Chlorosis (yellowing of leaves): Chorosis or yellowing of leaves is quite common for blueberries. While it’s typically an indication of iron deficiency, it’s perhaps not caused by a lack of iron in the soil.
A more likely cause is too high soil pH, due to which the plants cannot access the iron already present there. If one sees yellowing continuing, one should get their soil pH tested and make amendments accordingly.
If growers plant 2-year-old bushes, they should begin fruiting within a year or two (however, growers should remove any flowers the first couple of years after planting to let the bush establish itself well). Growers should keep in mind that only after 6 years blueberry bush comes to full production (depending on the variety chosen).
Blueberries are usually ready for harvesting between June and August. While choosing varieties, growers should check their ripeness period and select a mix of varieties that ripen early, mid and late in the season; thus, they can enjoy blueberries all summer long and even in the fall.

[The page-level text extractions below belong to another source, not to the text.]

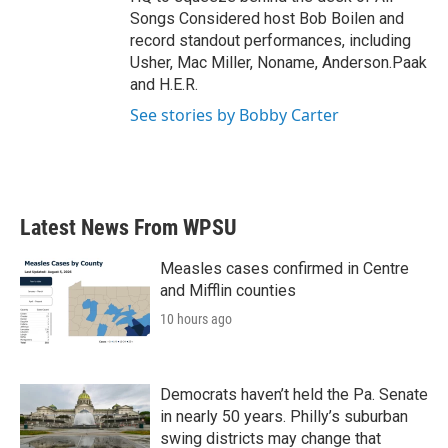
Songs Considered host Bob Boilen and
record standout performances, including
Usher, Mac Miller, Noname, Anderson.Paak
and H.E.R.
See stories by Bobby Carter
Latest News From WPSU
Measles cases confirmed in Centre
and Mifflin counties
10 hours ago
Democrats haven’t held the Pa. Senate
in nearly 50 years. Philly’s suburban
swing districts may change that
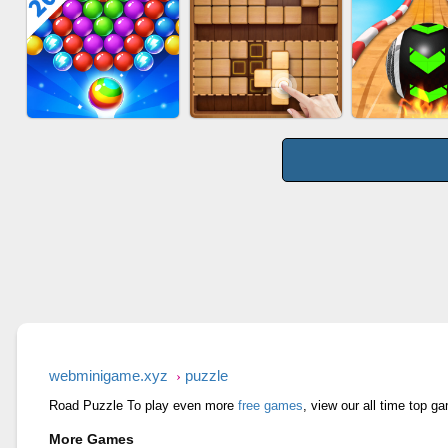
WOOD BL
BOMBMAN CRASH
AGENT MISSION
PUZZL
BUBBLE SHOOTER
WOOD BLOCK GAME
SKYBALL R
SPLASH
webminigame.xyz
puzzle
Road Puzzle To play even more
free games
, view our all time top g
More Games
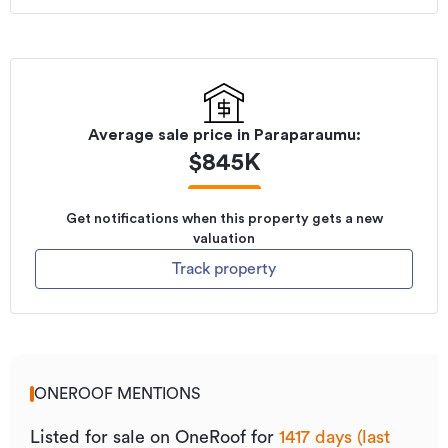
Listed on
20/09/2022
Average sale price in
Paraparaumu
:
$
845K
Get notifications when this property gets a new
valuation
Track property
ONEROOF MENTIONS
Listed for sale on OneRoof for
1417 days (last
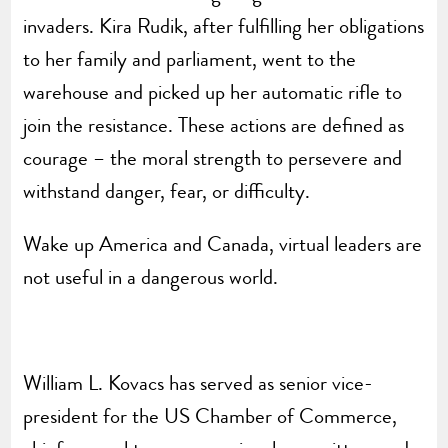
invaders. Kira Rudik, after fulfilling her obligations
to her family and parliament, went to the
warehouse and picked up her automatic rifle to
join the resistance. These actions are defined as
courage – the moral strength to persevere and
withstand danger, fear, or difficulty.
Wake up America and Canada, virtual leaders are
not useful in a dangerous world.
William L. Kovacs has served as senior vice-
president for the US Chamber of Commerce,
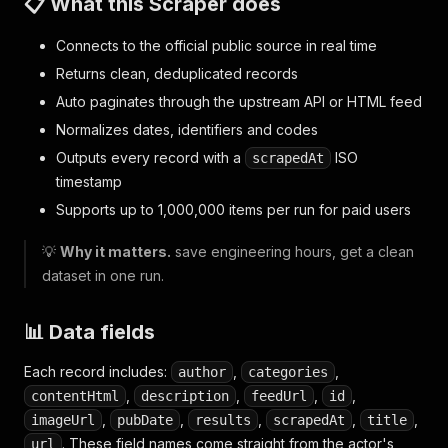
📋 What this Scraper does
Connects to the official public source in real time
Returns clean, deduplicated records
Auto paginates through the upstream API or HTML feed
Normalizes dates, identifiers and codes
Outputs every record with a
ISO
scrapedAt
timestamp
Supports up to 1,000,000 items per run for paid users
💡
Why it matters.
save engineering hours, get a clean
dataset in one run.
📊 Data fields
Each record includes:
,
,
author
categories
,
,
,
,
contentHtml
description
feedUrl
id
,
,
,
,
,
imageUrl
pubDate
results
scrapedAt
title
. These field names come straight from the actor's
url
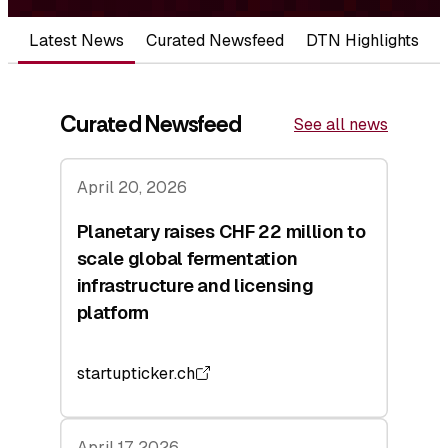
Latest News
Curated Newsfeed
DTN Highlights
Curated Newsfeed
See all news
April 20, 2026
Planetary raises CHF 22 million to
scale global fermentation
infrastructure and licensing
platform
startupticker.ch
April 17, 2026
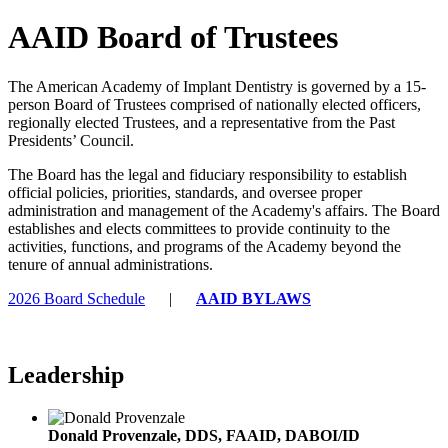
AAID Board of Trustees
The American Academy of Implant Dentistry is governed by a 15-
person Board of Trustees comprised of nationally elected officers,
regionally elected Trustees, and a representative from the Past
Presidents’ Council.
The Board has the legal and fiduciary responsibility to establish
official policies, priorities, standards, and oversee proper
administration and management of the Academy's affairs. The Board
establishes and elects committees to provide continuity to the
activities, functions, and programs of the Academy beyond the
tenure of annual administrations.
2026 Board Schedule
|
AAID BYLAWS
Leadership
Donald Provenzale, DDS, FAAID, DABOI/ID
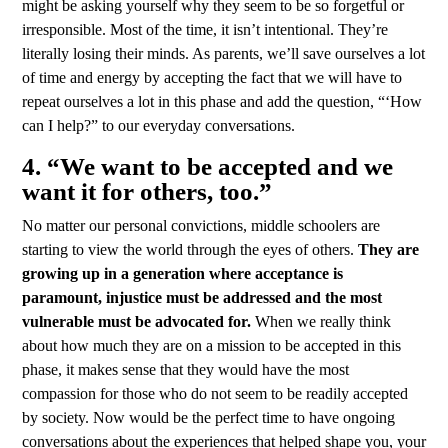
might be asking yourself why they seem to be so forgetful or
irresponsible. Most of the time, it isn’t intentional. They’re
literally losing their minds. As parents, we’ll save ourselves a lot
of time and energy by accepting the fact that we will have to
repeat ourselves a lot in this phase and add the question, “‘How
can I help?” to our everyday conversations.
4. “We want to be accepted and we
want it for others, too.”
No matter our personal convictions, middle schoolers are
starting to view the world through the eyes of others.
They are
growing up in a generation where acceptance is
paramount, injustice must be addressed and the most
vulnerable must be advocated for.
When we really think
about how much they are on a mission to be accepted in this
phase, it makes sense that they would have the most
compassion for those who do not seem to be readily accepted
by society. Now would be the perfect time to have ongoing
conversations about the experiences that helped shape you, your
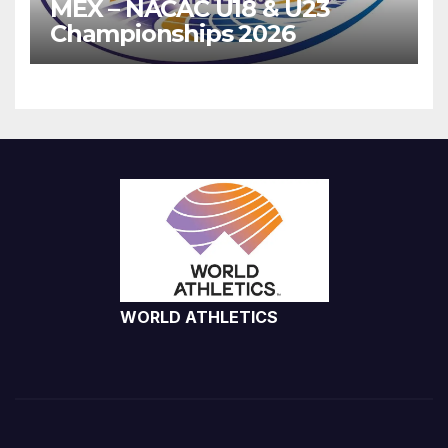
MEX – NACAC U18 & U23
Championships 2026
WORLD ATHLETICS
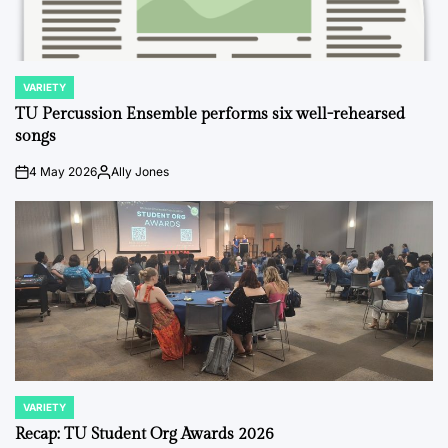
VARIETY
POSTED
IN
TU Percussion Ensemble performs six well-rehearsed
songs
4 May 2026
Ally Jones
on
Posted
by
VARIETY
POSTED
IN
Recap: TU Student Org Awards 2026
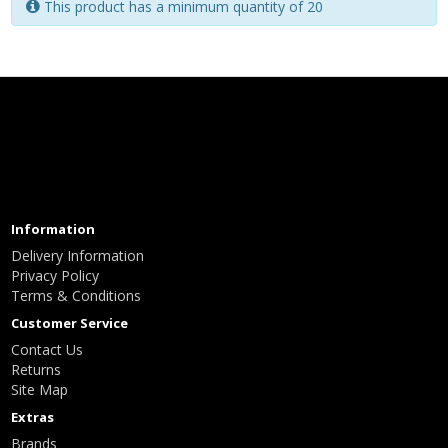
This product has a minimum quantity of 20
Information
Delivery Information
Privacy Policy
Terms & Conditions
Customer Service
Contact Us
Returns
Site Map
Extras
Brands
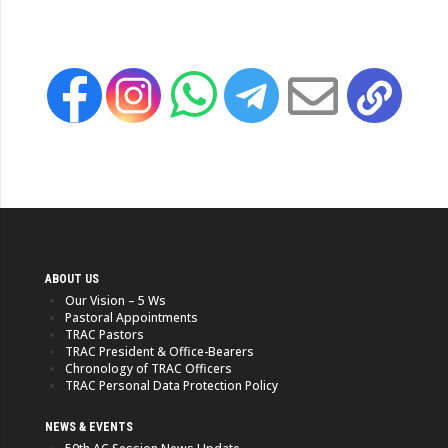
ABOUT US
Our Vision – 5 Ws
Pastoral Appointments
TRAC Pastors
TRAC President & Office-Bearers
Chronology of TRAC Officers
TRAC Personal Data Protection Policy
NEWS & EVENTS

Growers should not rush to pick the berries right after they turn blue but should wait for at least 4-5 days more. When they turn blue, they start ripening but are not totally ripe. When the berries are totally ready, they should fall off right in the growers’ hands. This can be identified by tickling the berries very gently, as suggested by experts.
Perfectly ripe berries fall from the stem with this gentle touch, while unripe berries don’t and remain attached. Growers will have to continuously keep checking their berries on the warm summer days to avoid missing perfectly ripe berries that may fall to the ground.
Blueberries are extremely easy to freeze. Freezing blueberries allows growers to enjoy them year-round. Freezing them should be done properly in order to avoid the formation of one giant clump of all the berries.
Once growers finish picking the berries, they should bring them into the house and spread them out on cookie sheets. They don’t need to be rinsed (they can be rinsed once taken out of the freezer); they just need to completely dry. If there are any stems and leaves mixed with the berries, they should be cleaned.
If growers properly dry berries by spreading them on cookie sheets, they will freeze individually and won’t form a big clump. Then users can take the amount they want. On the other hand, if they are just kept for freezing in freezer bags, they mush and clump together. Instead, growers should first freeze them individually in the above way and then put them in freezer bags. They can even be put into bowls. Blueberries stored in this way can be used for the entire year as a tasty snack on their own or added to recipes.
Growing blueberries can be an extremely enjoyable and rewarding experience since the plant is easy to grow, maintain, and harvest. By taking due care, one can have these delicious and healthy fruits for years to come.